Using our Rapid Curriculum Development process, we engaged informants and subject matter experts to define the core capacities that a new CEO needed to master. Speaking with incumbent CEOs who had successfully navigated the entry phase, we identified and prioritized the key issues which most frequently tripped up a new CEO and contributed to their failure to succeed.

With this framework in place, we developed the components of an innovative learning program that enabled timely access to key resources and experts, while building relationships with their peers for support and learning together. The four core components of this “New CEO Institute” were:

  • Online Community – an asynchronous web portal where participants in the program could share resources and ask for and offer help in a safe, confidential manner.
  • Self – paced Modules – a set of key resources was packaged into 10 modules, all of which were made available from the start of the program so that participants could access them in whatever sequence most suited their needs. Each module was also supported with a live call with a resource person to explore questions of implementation and adaptation.
  • Topical Webinars – a series of webinars was offered throughout the program, with some of the topics identified by the participants. This allowed relevant and timely support to be brought to bear on their most pressing needs.
  • Peer Learning – both the Online Community and an in-person meeting at the start of the program we use to build trusting relationships and to promote peer exchange and learning among the participants.

In addition to our curriculum development and instructional design work, we developed standards for Community Management, the critical work of moderating and supporting the participants in the virtual, online engagement of a program such as this.
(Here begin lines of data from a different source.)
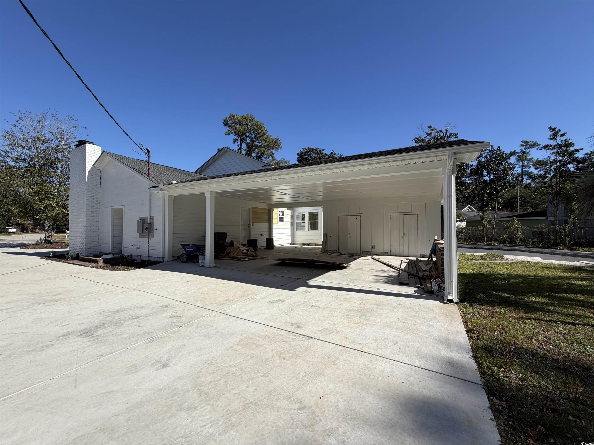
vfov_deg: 85.7
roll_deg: +0.1
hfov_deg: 102.1
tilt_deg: +0.5
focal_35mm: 14
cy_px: 222
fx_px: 240
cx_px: 297
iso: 20
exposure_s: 1/1050
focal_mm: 2.22
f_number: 2.2
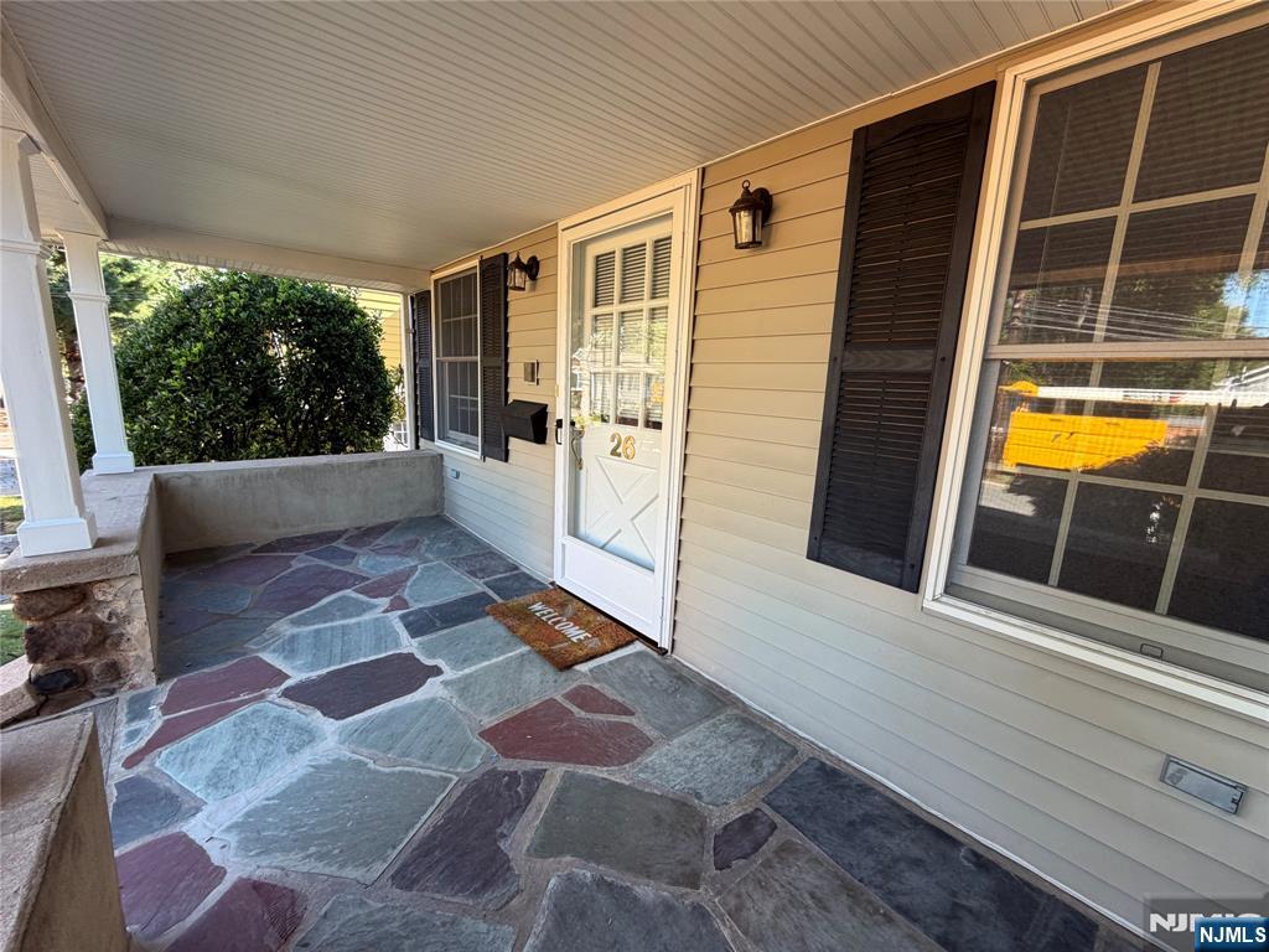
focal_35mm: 14
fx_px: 513
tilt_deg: -10.4
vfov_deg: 85.7
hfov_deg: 102.1
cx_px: 634
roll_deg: -2.2
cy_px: 476
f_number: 2.2
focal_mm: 2.22
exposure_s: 1/121
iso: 100
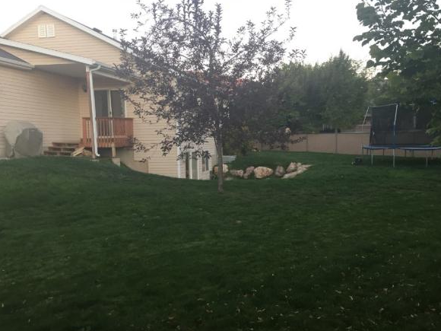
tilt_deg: -5.2
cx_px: 242
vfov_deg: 44.1
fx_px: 408
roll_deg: +0.9
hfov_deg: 56.7
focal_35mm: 32
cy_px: 180
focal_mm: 4.15
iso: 32
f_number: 2.2
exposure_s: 1/30
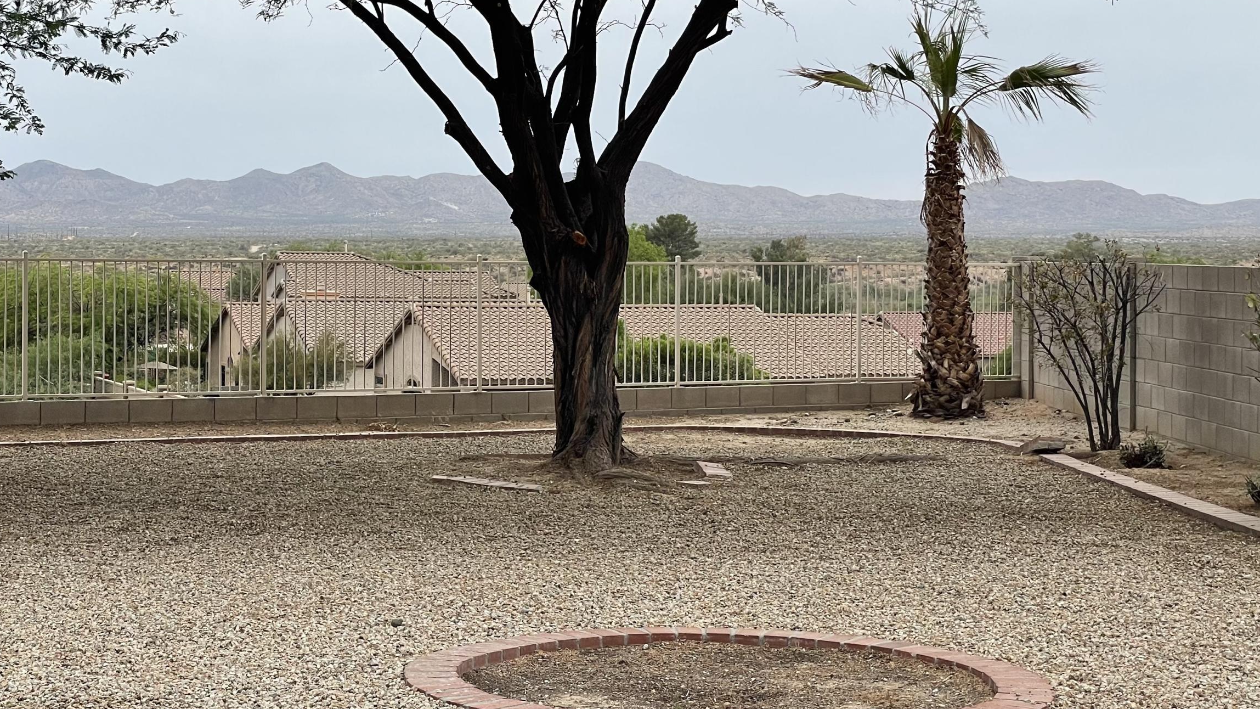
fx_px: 2472
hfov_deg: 28.5
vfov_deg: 16.3
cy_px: 296
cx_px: 491
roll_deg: +0.4
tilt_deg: +0.6
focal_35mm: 74
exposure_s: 1/716
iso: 25
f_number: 2
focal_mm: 6
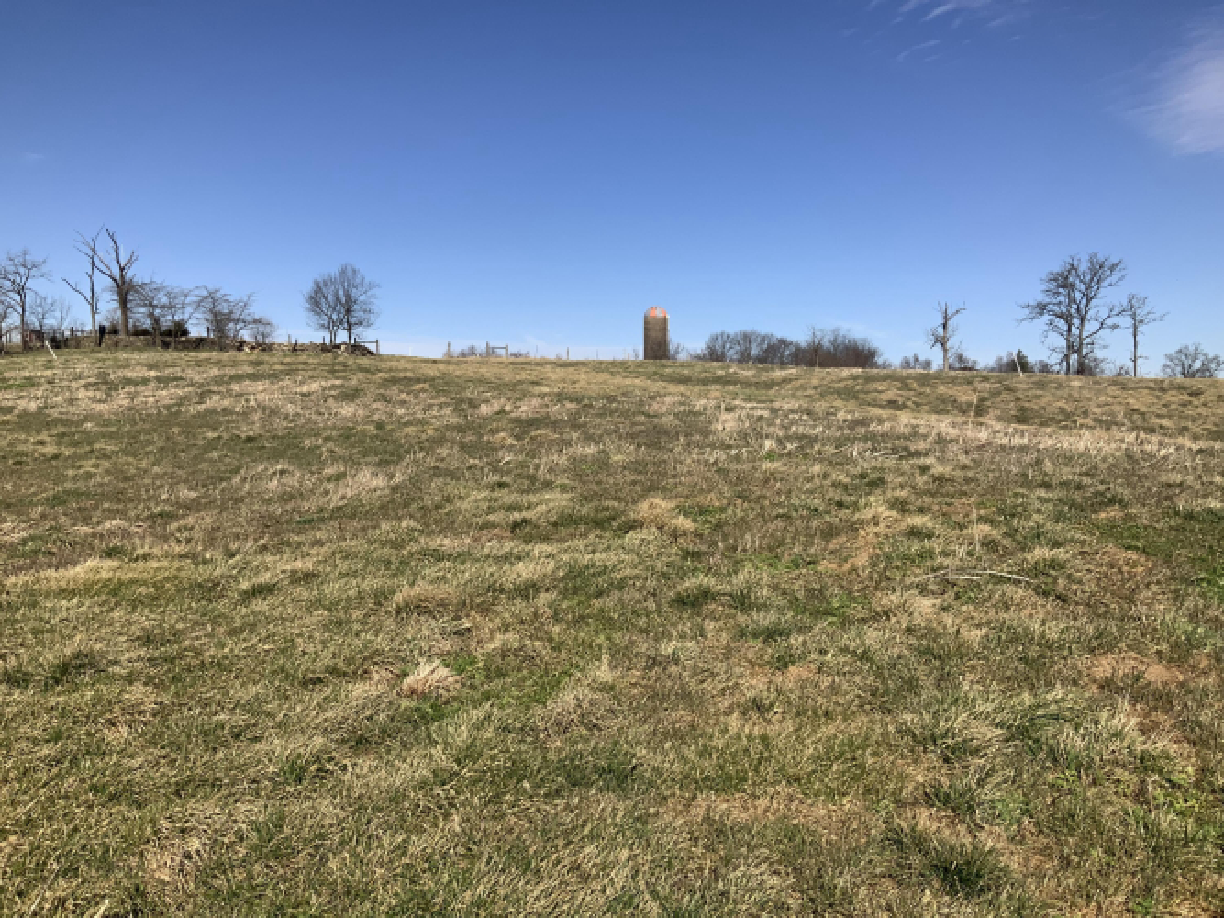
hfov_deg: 61.7
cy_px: 459
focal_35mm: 29
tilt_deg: -3.2
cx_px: 612
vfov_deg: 48.2
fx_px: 1025
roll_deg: +0.5
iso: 20
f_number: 1.8
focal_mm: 3
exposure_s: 1/2801
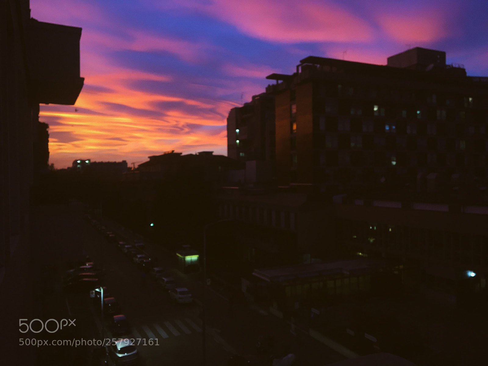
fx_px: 409
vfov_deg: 48.2
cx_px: 244
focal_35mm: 29
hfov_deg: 61.7
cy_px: 183
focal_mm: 4.15
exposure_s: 1/33
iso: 40
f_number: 2.2
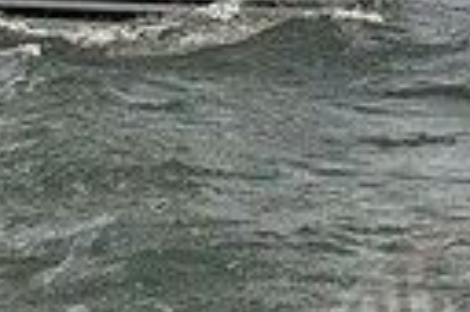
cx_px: -29
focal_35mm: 317
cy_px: -215
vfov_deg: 4.3
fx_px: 4133
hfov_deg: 6.5
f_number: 11
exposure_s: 1/1250
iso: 400
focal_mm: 70
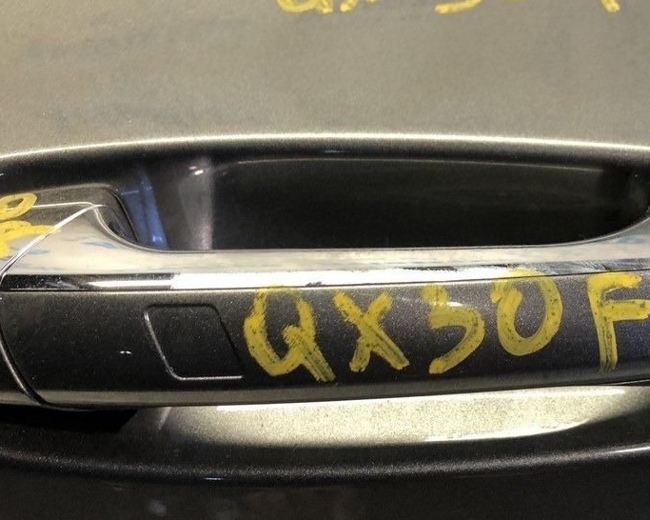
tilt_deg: -20.1
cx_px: 467
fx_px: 789
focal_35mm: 41
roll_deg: +0.7
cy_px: 297
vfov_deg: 36.4
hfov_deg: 43.7
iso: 32
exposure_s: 1/25
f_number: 1.8
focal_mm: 4
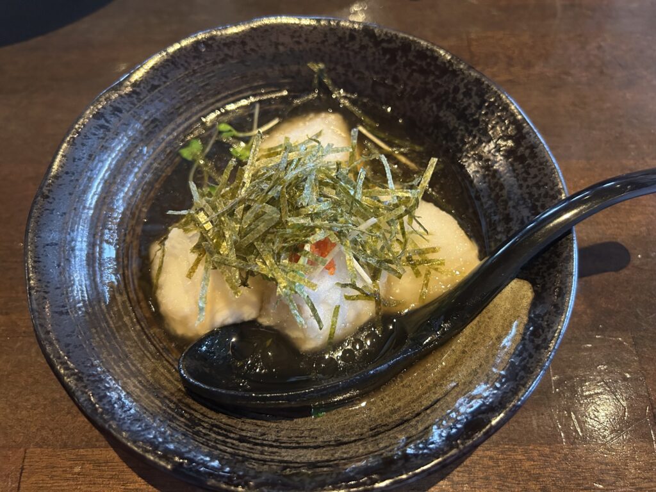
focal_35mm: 26
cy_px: 246
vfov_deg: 53.1
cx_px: 328
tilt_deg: -63.9
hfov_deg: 67.3
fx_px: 493
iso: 500
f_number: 1.5
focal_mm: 5.7
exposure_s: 1/40
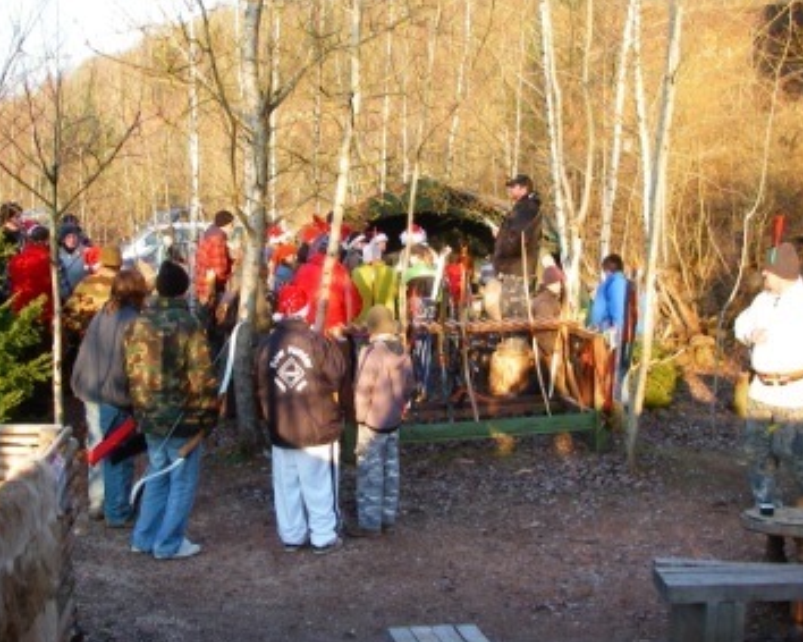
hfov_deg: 39.5
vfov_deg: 32.1
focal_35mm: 47
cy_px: 306
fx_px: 1117
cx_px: 374
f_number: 3.3
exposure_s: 1/80
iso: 64
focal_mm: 6.3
We provided orientation and ongoing coaching to a staff person from the sponsoring organization, helping them become a highly effective Community Manager and moderator.

The Results:
While many distance learning programs struggle to retain participant interest, this program was characterized by lively and engaging interaction throughout the six-month duration of the program. Participants gave high ratings to their experience in the program, and identified many essential things that they learned which contributed to their effectiveness as new CEOs.

While no follow-up studies to measure CEO tenure among the participants have yet taken place, positive benefits of the program were noted by the national association and various state level groups that support Community Health Centers. The program is currently being replicated, with our support, for newly hired Chief Financial Officers of Community Health Centers across the country.